While the proposed AILD mentions autonomy as a problem in understanding the system—in Recitals 3, 27, and 28— it does very little to make it easier for injured parties to establish a presumption of causality. An injured party will still face a heavy burden of proof under the AILD: from providing evidence in support of the plausibility of the claim (Article 3(1)) to identifying non-compliance with the AIA requirements (Article 4(1)(a)), and demonstrating a link between the action of the AI system and the damage sustained (Article 4(1)(c)). It might be also quite arduous to prove non-compliance with the requirements set out in the proposed AIA. For instance, it may not be easy to prove that the datasets used in the development of an AI system, or the accuracy levels of given system are indeed inadequate. Hence, the proposed AILD, at best, provides very limited procedural ease for injured parties. More needs to be done to facilitate effectively the mechanism of redress available to victims of AI harm.
One way to deal with this issue is to use the defect-based remedy under the revised PLD where no fault needs to be proven. However, under the PLD, compensation can be sought only in case of material harm (Article 4(6)). It means that AI systems involved in, for instance, credit-scoring by any financial institution which could harm individuals in a non-physical way could not be challenged on the basis of being defective. In this case, an aggrieved person would have to prove fault through the AILD to receive compensation. Ursula Pachl, the Deputy Director of the European Consumer Organization (BEUC) has already voiced this concern whilst talking about the proposed directives. In this context, the Commission’s approach is more beneficial for developers, some of whom have opposed strict liability against immaterial damage during the preparation of these proposals. In addition to this hinderance, the PLD also requires claimants to prove the likelihood that harm was done due to the defect of the system to avail the presumption of defectiveness (Article 9). This raises a question about the parameter of such likelihood that a claimant must meet, especially when a given system is too complex to understand.
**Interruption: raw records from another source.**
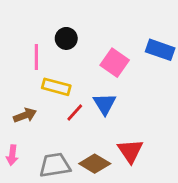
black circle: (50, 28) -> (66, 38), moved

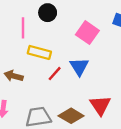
brown arrow: (25, 115) -> (14, 76), turned -144

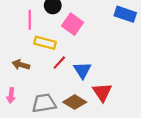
pink square: (87, 33) -> (72, 24), moved
blue triangle: (79, 67) -> (82, 70), moved

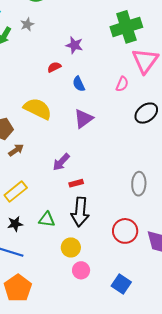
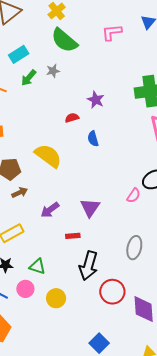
pink semicircle: (122, 84) -> (134, 196), moved
purple triangle: (83, 119) -> (90, 208), moved, turned -30
purple arrow: (61, 162) -> (50, 210), moved
black arrow: (80, 212) -> (88, 266), moved
pink circle: (81, 270) -> (25, 289), moved

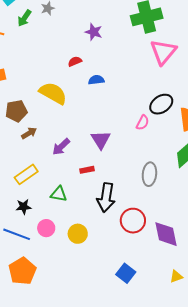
red semicircle: (72, 118) -> (75, 61), moved
blue semicircle: (93, 139) -> (96, 80), moved, turned 105
green triangle: (37, 266) -> (59, 194), moved

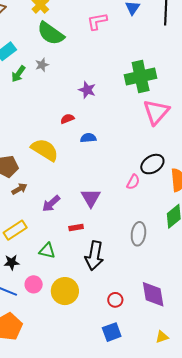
red circle: (133, 221) -> (115, 300), moved, size x0.6
yellow circle: (78, 234) -> (65, 291), size x1.4
blue square: (126, 273) -> (112, 332), turned 30

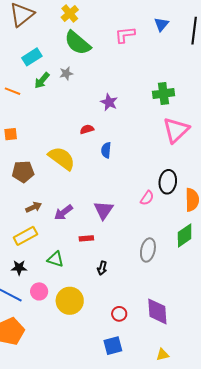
green cross: (141, 77) -> (163, 94), size x0.7
blue semicircle: (88, 138) -> (106, 150), turned -84
black ellipse: (152, 164) -> (168, 182), turned -55
brown arrow: (19, 189) -> (34, 207), moved
black arrow: (94, 256) -> (102, 268), size x0.5

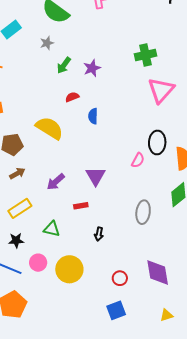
green arrow: (42, 80) -> (64, 65), moved
purple star: (109, 102) -> (92, 68), turned 30
brown arrow: (34, 207) -> (17, 173), moved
The Commission’s proposed AI liability directives primarily make it easier to seek information about AI systems to establish liability. This, in a way, hardwires transparency requirement for AI systems which is also contained in the proposed AIA. However, while doing so, the proposed liability directives also burden claimants with some tricky obstacles to overcome; be it having to establish the fault or presumptions of defectiveness and causality, and the nexus between the harm and defect or fault, which can be found in the AILD and PLD. The Commission’s proposals are at the initial legislative stage and will likely go through various modifications before their final adoption. Moreover, potential modifications in the proposed AIA might also still change the implementation of the proposed liability directives since the directives rely on the definitions and requirements set out in the AIA. The legislative efforts towards establishing AI liability are an important step in the right direction to regulate AI effectively. However, it remains imperative to be cautious of the complexities involved in AI systems especially when the goal is to protect injured parties.